## Using the information:
a) In the halibut recipe, what oven temperature does the first step call for?
b) From the halibut recipe, return the passage between "It’s deserving. Trust" and "the duck fat.", inclusive.
c) Carry the halibut recipe forward from its last line by writing the steps that follow.

Give parsley the full feature, already.

It’s deserving. Trust me.

olive tabbouleh

And while they may sit humbly next to the main attraction they are intended to support, don’t gloss over the duck fat potatoes. These little pee wee potatoes are a favorite of mine, and not just because they’re adorable. Their bite-sized bodies require virtually no prep work, and when you roast them up in some (life changingly delicious) duck fat, their skin gets all crispy and their insides melt into a cloud of potato heaven.

The secret is the duck fat.

And if you think that describing potatoes as heavenly is in anyway an exaggeration, than you’ve obviously never had spuds that were roasted in duck fat.

olive tabbouleh


Halibut with Olive Tabbouleh and Duck Fat Potatoes

15 minutes

olive tabbouleh


  • 2 lbs halibut, or 4 8 oz fillets
  • Olive oil
  • salt and pepper
    For tabbouleh
  • ¾ cup grape tomato
  • ¼ cup lemon juice
  • Zest ½ lemon
  • 1 small cucumber, or ½ large
  • 1 large bunch parsley
  • ¼ cup black olives, pitted
  • ½ medium red onion
  • Salt and pepper
    For potatoes
  • 2 16 oz bags pee wee potatoes
  • 3 tbs duck fat
  • Tsp oregano
  • salt and pepper


  1. Preheat oven to 400 degrees.

(Saved entries)
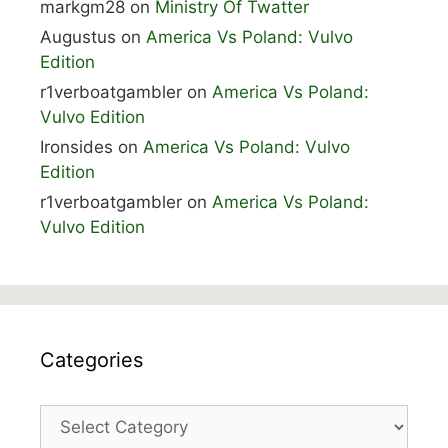
markgm28
on
Ministry Of Twatter
Augustus
on
America Vs Poland: Vulvo
Edition
r1verboatgambler
on
America Vs Poland:
Vulvo Edition
Ironsides
on
America Vs Poland: Vulvo
Edition
r1verboatgambler
on
America Vs Poland:
Vulvo Edition
Categories
Categories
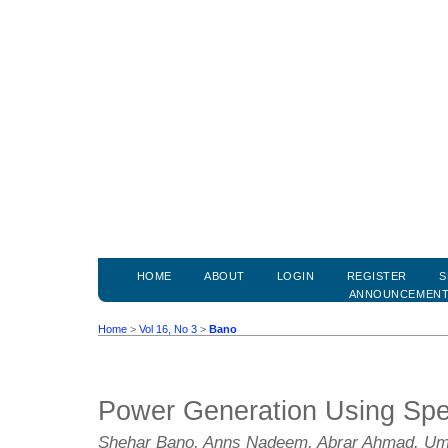
HOME
ABOUT
LOGIN
REGISTER
S
ANNOUNCEMEN
Home
>
Vol 16, No 3
>
Bano
Power Generation Using Sp
Shehar Bano, Anns Nadeem, Abrar Ahmad, Um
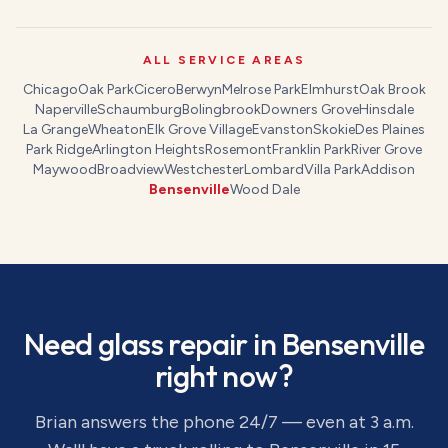
ALL SERVICE AREAS
Chicago
Oak Park
Cicero
Berwyn
Melrose Park
Elmhurst
Oak Brook
Naperville
Schaumburg
Bolingbrook
Downers Grove
Hinsdale
La Grange
Wheaton
Elk Grove Village
Evanston
Skokie
Des Plaines
Park Ridge
Arlington Heights
Rosemont
Franklin Park
River Grove
Maywood
Broadview
Westchester
Lombard
Villa Park
Addison
Bensenville
Wood Dale
Need
glass repair
in
Bensenville
right now?
Brian answers the phone 24/7 — even at 3 a.m.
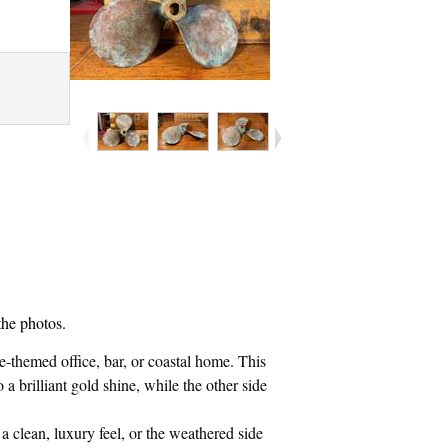
the photos.
me-themed office, bar, or coastal home. This
 a brilliant gold shine, while the other side
a clean, luxury feel, or the weathered side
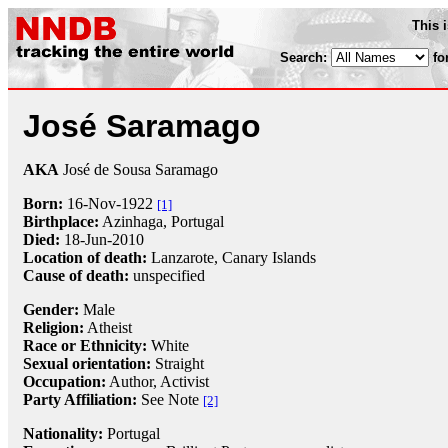
This 
Search:
fo
José Saramago
AKA
José de Sousa Saramago
Born:
16-Nov
-
1922
[1]
Birthplace:
Azinhaga, Portugal
Died:
18-Jun
-
2010
Location of death:
Lanzarote, Canary Islands
Cause of death:
unspecified
Gender:
Male
Religion:
Atheist
Race or Ethnicity:
White
Sexual orientation:
Straight
Occupation:
Author,
Activist
Party Affiliation:
See Note
[2]
Nationality:
Portugal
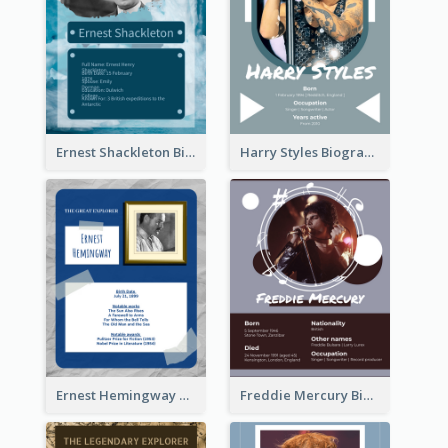
Ernest Shackleton Biography
Harry Styles Biography
Ernest Hemingway Biography
Freddie Mercury Biography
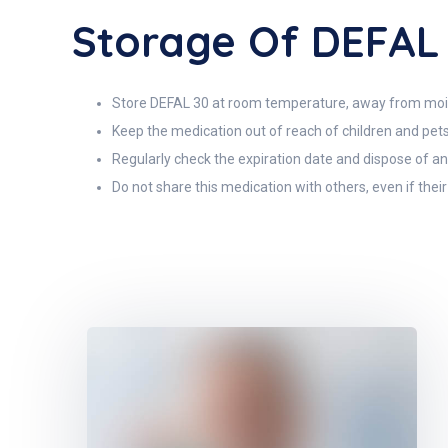
Storage Of DEFAL
Store DEFAL 30 at room temperature, away from moi
Keep the medication out of reach of children and pets
Regularly check the expiration date and dispose of an
Do not share this medication with others, even if thei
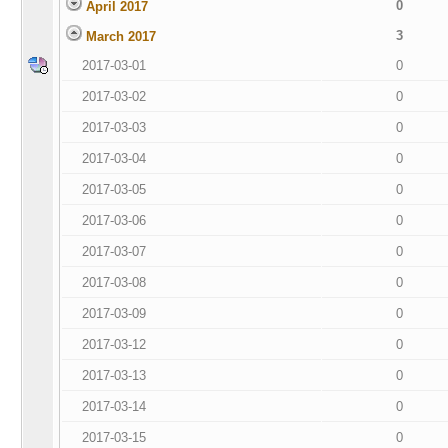
0
April 2017
3
March 2017
2017-03-01
0
2017-03-02
0
2017-03-03
0
2017-03-04
0
2017-03-05
0
2017-03-06
0
2017-03-07
0
2017-03-08
0
2017-03-09
0
2017-03-12
0
2017-03-13
0
2017-03-14
0
2017-03-15
0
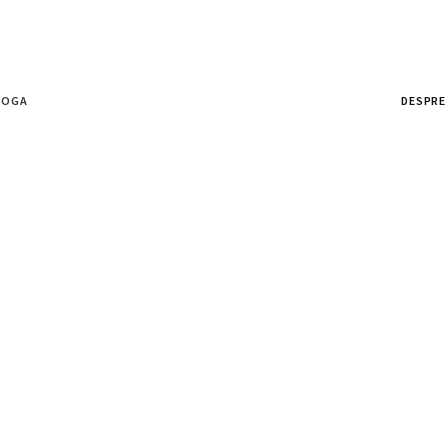
ȘOGA
DESPRE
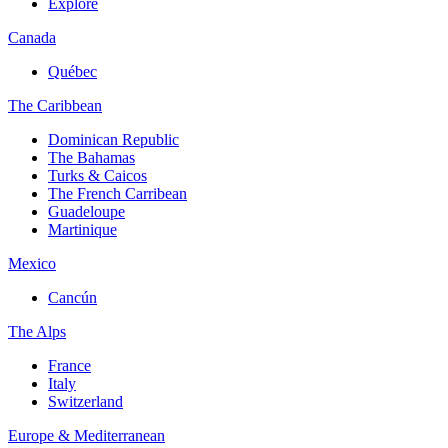
Explore
Canada
Québec
The Caribbean
Dominican Republic
The Bahamas
Turks & Caicos
The French Carribean
Guadeloupe
Martinique
Mexico
Cancún
The Alps
France
Italy
Switzerland
Europe & Mediterranean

## Results of the tasks:
a) 400 degrees.

b)
It’s deserving. Trust me.

olive tabbouleh

And while they may sit humbly next to the main attraction they are intended to support, don’t gloss over the duck fat potatoes. These little pee wee potatoes are a favorite of mine, and not just because they’re adorable. Their bite-sized bodies require virtually no prep work, and when you roast them up in some (life changingly delicious) duck fat, their skin gets all crispy and their insides melt into a cloud of potato heaven.

The secret is the duck fat.

c)
  2. Heat duck fat in an oven safe pan and add potatoes, oregano, salt, and pepper. Toss to coat. Roast for 30 minutes, turning potatoes once or twice in between.
  3. Halve grape tomatoes and finely chop onion, cucumber, black olives, and parsley. Add to a bowl with lemon juice, lemon zest, salt and pepper. Mix to combine.
  4. Remove fish from fridge, and cut into 4 sections. Lay sections skin side down, and begin to cut the fish from the skin using a fillet knife. Hold the skin with your non-cutting hand and run the knife down the length of the fillet until you have completely removed the skin. Repeat with other sections. Season fillets with salt and pepper.
  5. Add enough olive oil to generously coat the bottom of a stainless steel pan. Bring to high heat. And add halibut fillets, pressing down with a spatula to make sure all of the fish makes contact with the pan. Reduce heat slightly and allow to brown for 4-5 minutes. Flip fish and cook for another few minutes, depending on thickness.
  6. Divide potatoes between 4 plates. Plate fillets, and serve with tabbouleh.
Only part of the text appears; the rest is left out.